Progettazione e gestione di reti solidali: qui rientriamo in un discorso di Economia Solidale che bisognerebbe sostenere e riconoscere attraverso leggi mirate tanto da rendere possibile lo sviluppo locale, affidandosi soprattutto ad amministrazioni territoriali già esistenti e cooperanti, partendo proprio dalle stesse Regioni, per un ulteriore arricchimento territoriale a sostegno dei piccoli produttori. Ricostituire cioè percorsi alternativi che prevedano anche il recupero di edifici abbandonati, al fine di utilizzare i fondi europei destinati all’agricoltura. Studi idonei sarebbero inoltre mirati ad analizzare i flussi alimentari su base territoriale al fine di comprendere le capacità ecologiche, il fabbisogno generale, come impatti ambientali, relativi consumi e produzioni.
Ebbene, il diramarsi delle bioeconomie del recupero – l’Italia è all’avanguardia grazie alla Legge 166/2016 – dell’efficienza e del riciclo mediante attività e strutture circolari dovrebbero rendersi necessarie affinché si riducano consumi e si diffonda l’economia solidale. Aree che divengono dunque indispensabili per una corretta bioeconomia circolare, al fine di eliminare lo smaltimento dei rifiuti e mantenere nei margini l’emergenza alimentare: avvantaggiare le strutture autonome e il senso di responsabilità individuale serve senz’altro a coadiuvare gruppi sociali coesi e soprattutto l’uguaglianza.
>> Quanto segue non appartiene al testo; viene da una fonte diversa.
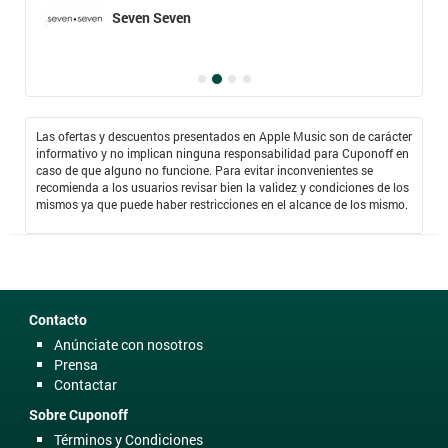
Seven Seven
Las ofertas y descuentos presentados en Apple Music son de carácter
informativo y no implican ninguna responsabilidad para Cuponoff en
caso de que alguno no funcione. Para evitar inconvenientes se
recomienda a los usuarios revisar bien la validez y condiciones de los
mismos ya que puede haber restricciones en el alcance de los mismo.
Contacto
Anúnciate con nosotros
Prensa
Contactar
Sobre Cuponoff
Términos y Condiciones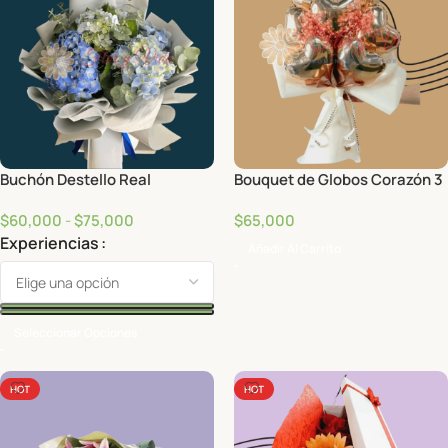
Buchón Destello Real
Bouquet de Globos Corazón 3
$
60,000
-
$
75,000
$
65,000
Experiencias
Añadir Al Carrito
Seleccionar Opciones
HOT
HOT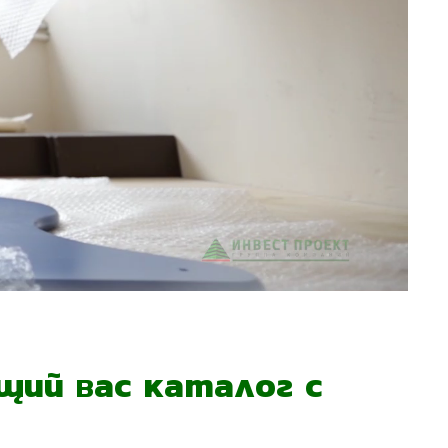
ий вас каталог с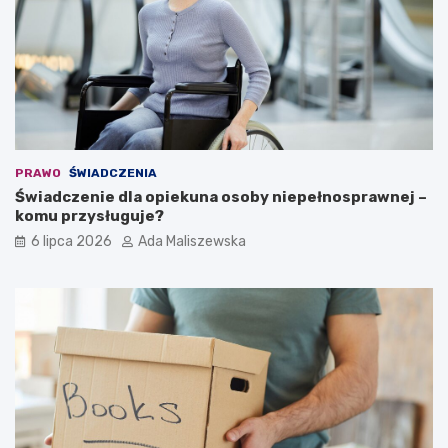
PRAWO
ŚWIADCZENIA
Świadczenie dla opiekuna osoby niepełnosprawnej –
komu przysługuje?
6 lipca 2026
Ada Maliszewska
“In definitiva per ristabilire condizioni di sicurezza socio-ecologica gli sprechi sistemici in Italia dovrebbero essere prevenuti e ridotti fino ad almeno il 25% degli attuali“: il destino comune mira a rendere cibo sano ed ecologico un diritto per tutti. Inteso come bene comune da preservare gli va riconosciuto valore sociale, culturale ed economico, sia assicurando condizioni imparziali per chi lo produce e per chi vi si accosta, sia evitando il commercio e la comunicazione social, contesti in cui gli alimenti in generale sono divulgati come bene di “status posizionale” ovvero inseriti in spazi poco rilevanti: food influencer, show cooking, chef stellati, food design, food porn, diete inventate.